> **TASK DETAILS**: Return the lines of each record below with no changes, keeping every line in its original order.

> **TASK DATA**:
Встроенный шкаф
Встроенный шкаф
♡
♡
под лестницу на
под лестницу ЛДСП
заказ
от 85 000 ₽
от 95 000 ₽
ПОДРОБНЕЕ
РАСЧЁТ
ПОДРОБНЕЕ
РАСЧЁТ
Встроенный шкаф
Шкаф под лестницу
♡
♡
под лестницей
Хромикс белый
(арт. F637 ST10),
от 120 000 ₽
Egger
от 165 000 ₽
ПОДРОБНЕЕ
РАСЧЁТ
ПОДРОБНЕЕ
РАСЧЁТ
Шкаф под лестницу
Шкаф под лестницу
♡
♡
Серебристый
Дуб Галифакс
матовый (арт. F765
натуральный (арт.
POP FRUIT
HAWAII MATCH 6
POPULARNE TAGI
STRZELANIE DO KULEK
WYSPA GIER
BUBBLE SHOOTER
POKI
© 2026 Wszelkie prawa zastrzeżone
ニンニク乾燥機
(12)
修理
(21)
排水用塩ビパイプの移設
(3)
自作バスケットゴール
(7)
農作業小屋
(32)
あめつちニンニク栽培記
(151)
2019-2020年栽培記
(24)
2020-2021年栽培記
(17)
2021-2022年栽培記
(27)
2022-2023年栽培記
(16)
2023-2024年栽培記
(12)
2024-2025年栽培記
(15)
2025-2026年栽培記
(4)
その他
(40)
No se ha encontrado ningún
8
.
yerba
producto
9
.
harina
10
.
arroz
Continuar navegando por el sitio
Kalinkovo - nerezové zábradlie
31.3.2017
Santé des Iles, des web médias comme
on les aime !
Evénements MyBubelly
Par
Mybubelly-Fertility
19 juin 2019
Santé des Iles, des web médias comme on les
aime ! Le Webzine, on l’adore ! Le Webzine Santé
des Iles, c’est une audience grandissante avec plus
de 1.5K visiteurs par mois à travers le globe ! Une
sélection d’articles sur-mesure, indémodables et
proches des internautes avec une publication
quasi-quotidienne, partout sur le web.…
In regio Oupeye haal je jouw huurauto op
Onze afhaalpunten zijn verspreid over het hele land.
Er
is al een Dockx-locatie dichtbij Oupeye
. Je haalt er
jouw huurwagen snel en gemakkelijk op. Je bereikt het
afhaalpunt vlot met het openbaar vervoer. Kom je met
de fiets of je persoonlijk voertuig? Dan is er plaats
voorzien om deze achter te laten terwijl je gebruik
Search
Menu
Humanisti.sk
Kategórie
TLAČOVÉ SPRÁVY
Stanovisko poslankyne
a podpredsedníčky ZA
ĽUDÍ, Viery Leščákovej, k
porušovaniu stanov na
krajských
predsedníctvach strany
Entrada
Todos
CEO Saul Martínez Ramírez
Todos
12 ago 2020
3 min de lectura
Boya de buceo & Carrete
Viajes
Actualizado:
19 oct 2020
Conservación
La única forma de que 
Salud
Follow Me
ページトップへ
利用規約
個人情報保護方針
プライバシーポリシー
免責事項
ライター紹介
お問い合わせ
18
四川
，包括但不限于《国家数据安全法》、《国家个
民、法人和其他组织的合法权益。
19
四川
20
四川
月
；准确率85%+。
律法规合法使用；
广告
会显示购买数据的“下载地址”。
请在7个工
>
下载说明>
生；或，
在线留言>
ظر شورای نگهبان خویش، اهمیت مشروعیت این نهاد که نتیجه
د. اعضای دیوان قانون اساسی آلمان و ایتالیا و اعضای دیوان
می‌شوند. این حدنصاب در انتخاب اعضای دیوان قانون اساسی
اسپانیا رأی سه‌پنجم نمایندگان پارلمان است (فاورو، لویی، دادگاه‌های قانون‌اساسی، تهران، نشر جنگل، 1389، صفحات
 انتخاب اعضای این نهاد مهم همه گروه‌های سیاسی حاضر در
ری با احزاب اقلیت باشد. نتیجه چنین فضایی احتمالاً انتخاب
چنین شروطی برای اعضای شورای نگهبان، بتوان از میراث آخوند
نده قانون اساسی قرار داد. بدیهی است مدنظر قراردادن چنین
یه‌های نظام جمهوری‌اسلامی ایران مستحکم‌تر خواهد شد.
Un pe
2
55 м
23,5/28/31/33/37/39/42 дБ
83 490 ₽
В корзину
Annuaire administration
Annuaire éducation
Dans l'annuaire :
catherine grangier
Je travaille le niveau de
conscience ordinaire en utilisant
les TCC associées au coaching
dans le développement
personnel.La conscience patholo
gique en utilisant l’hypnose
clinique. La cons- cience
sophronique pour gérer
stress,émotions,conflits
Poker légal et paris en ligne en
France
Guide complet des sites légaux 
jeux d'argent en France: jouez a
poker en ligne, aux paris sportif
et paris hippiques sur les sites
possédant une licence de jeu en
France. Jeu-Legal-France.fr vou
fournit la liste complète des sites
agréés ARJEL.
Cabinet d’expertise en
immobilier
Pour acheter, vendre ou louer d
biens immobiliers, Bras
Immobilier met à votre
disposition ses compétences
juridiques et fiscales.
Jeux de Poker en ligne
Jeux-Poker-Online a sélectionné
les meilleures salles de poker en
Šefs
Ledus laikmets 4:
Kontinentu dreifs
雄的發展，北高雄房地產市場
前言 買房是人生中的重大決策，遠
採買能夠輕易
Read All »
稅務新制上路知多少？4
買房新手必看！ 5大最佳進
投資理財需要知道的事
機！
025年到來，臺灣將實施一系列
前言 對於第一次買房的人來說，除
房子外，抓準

> **PROBLEM SOLUTION**:
Встроенный шкаф
Встроенный шкаф
♡
♡
под лестницу на
под лестницу ЛДСП
заказ
от 85 000 ₽
от 95 000 ₽
ПОДРОБНЕЕ
РАСЧЁТ
ПОДРОБНЕЕ
РАСЧЁТ
Встроенный шкаф
Шкаф под лестницу
♡
♡
под лестницей
Хромикс белый
(арт. F637 ST10),
от 120 000 ₽
Egger
от 165 000 ₽
ПОДРОБНЕЕ
РАСЧЁТ
ПОДРОБНЕЕ
РАСЧЁТ
Шкаф под лестницу
Шкаф под лестницу
♡
♡
Серебристый
Дуб Галифакс
матовый (арт. F765
натуральный (арт.
POP FRUIT
HAWAII MATCH 6
POPULARNE TAGI
STRZELANIE DO KULEK
WYSPA GIER
BUBBLE SHOOTER
POKI
© 2026 Wszelkie prawa zastrzeżone
ニンニク乾燥機
(12)
修理
(21)
排水用塩ビパイプの移設
(3)
自作バスケットゴール
(7)
農作業小屋
(32)
あめつちニンニク栽培記
(151)
2019-2020年栽培記
(24)
2020-2021年栽培記
(17)
2021-2022年栽培記
(27)
2022-2023年栽培記
(16)
2023-2024年栽培記
(12)
2024-2025年栽培記
(15)
2025-2026年栽培記
(4)
その他
(40)
No se ha encontrado ningún
8
.
yerba
producto
9
.
harina
10
.
arroz
Continuar navegando por el sitio
Kalinkovo - nerezové zábradlie
31.3.2017
Santé des Iles, des web médias comme
on les aime !
Evénements MyBubelly
Par
Mybubelly-Fertility
19 juin 2019
Santé des Iles, des web médias comme on les
aime ! Le Webzine, on l’adore ! Le Webzine Santé
des Iles, c’est une audience grandissante avec plus
de 1.5K visiteurs par mois à travers le globe ! Une
sélection d’articles sur-mesure, indémodables et
proches des internautes avec une publication
quasi-quotidienne, partout sur le web.…
In regio Oupeye haal je jouw huurauto op
Onze afhaalpunten zijn verspreid over het hele land.
Er
is al een Dockx-locatie dichtbij Oupeye
. Je haalt er
jouw huurwagen snel en gemakkelijk op. Je bereikt het
afhaalpunt vlot met het openbaar vervoer. Kom je met
de fiets of je persoonlijk voertuig? Dan is er plaats
voorzien om deze achter te laten terwijl je gebruik
Search
Menu
Humanisti.sk
Kategórie
TLAČOVÉ SPRÁVY
Stanovisko poslankyne
a podpredsedníčky ZA
ĽUDÍ, Viery Leščákovej, k
porušovaniu stanov na
krajských
predsedníctvach strany
Entrada
Todos
CEO Saul Martínez Ramírez
Todos
12 ago 2020
3 min de lectura
Boya de buceo & Carrete
Viajes
Actualizado:
19 oct 2020
Conservación
La única forma de que 
Salud
Follow Me
ページトップへ
利用規約
個人情報保護方針
プライバシーポリシー
免責事項
ライター紹介
お問い合わせ
18
四川
，包括但不限于《国家数据安全法》、《国家个
民、法人和其他组织的合法权益。
19
四川
20
四川
月
；准确率85%+。
律法规合法使用；
广告
会显示购买数据的“下载地址”。
请在7个工
>
下载说明>
生；或，
在线留言>
ظر شورای نگهبان خویش، اهمیت مشروعیت این نهاد که نتیجه
د. اعضای دیوان قانون اساسی آلمان و ایتالیا و اعضای دیوان
می‌شوند. این حدنصاب در انتخاب اعضای دیوان قانون اساسی
اسپانیا رأی سه‌پنجم نمایندگان پارلمان است (فاورو، لویی، دادگاه‌های قانون‌اساسی، تهران، نشر جنگل، 1389، صفحات
 انتخاب اعضای این نهاد مهم همه گروه‌های سیاسی حاضر در
ری با احزاب اقلیت باشد. نتیجه چنین فضایی احتمالاً انتخاب
چنین شروطی برای اعضای شورای نگهبان، بتوان از میراث آخوند
نده قانون اساسی قرار داد. بدیهی است مدنظر قراردادن چنین
یه‌های نظام جمهوری‌اسلامی ایران مستحکم‌تر خواهد شد.
Un pe
2
55 м
23,5/28/31/33/37/39/42 дБ
83 490 ₽
В корзину
Annuaire administration
Annuaire éducation
Dans l'annuaire :
catherine grangier
Je travaille le niveau de
conscience ordinaire en utilisant
les TCC associées au coaching
dans le développement
personnel.La conscience patholo
gique en utilisant l’hypnose
clinique. La cons- cience
sophronique pour gérer
stress,émotions,conflits
Poker légal et paris en ligne en
France
Guide complet des sites légaux 
jeux d'argent en France: jouez a
poker en ligne, aux paris sportif
et paris hippiques sur les sites
possédant une licence de jeu en
France. Jeu-Legal-France.fr vou
fournit la liste complète des sites
agréés ARJEL.
Cabinet d’expertise en
immobilier
Pour acheter, vendre ou louer d
biens immobiliers, Bras
Immobilier met à votre
disposition ses compétences
juridiques et fiscales.
Jeux de Poker en ligne
Jeux-Poker-Online a sélectionné
les meilleures salles de poker en
Šefs
Ledus laikmets 4:
Kontinentu dreifs
雄的發展，北高雄房地產市場
前言 買房是人生中的重大決策，遠
採買能夠輕易
Read All »
稅務新制上路知多少？4
買房新手必看！ 5大最佳進
投資理財需要知道的事
機！
025年到來，臺灣將實施一系列
前言 對於第一次買房的人來說，除
房子外，抓準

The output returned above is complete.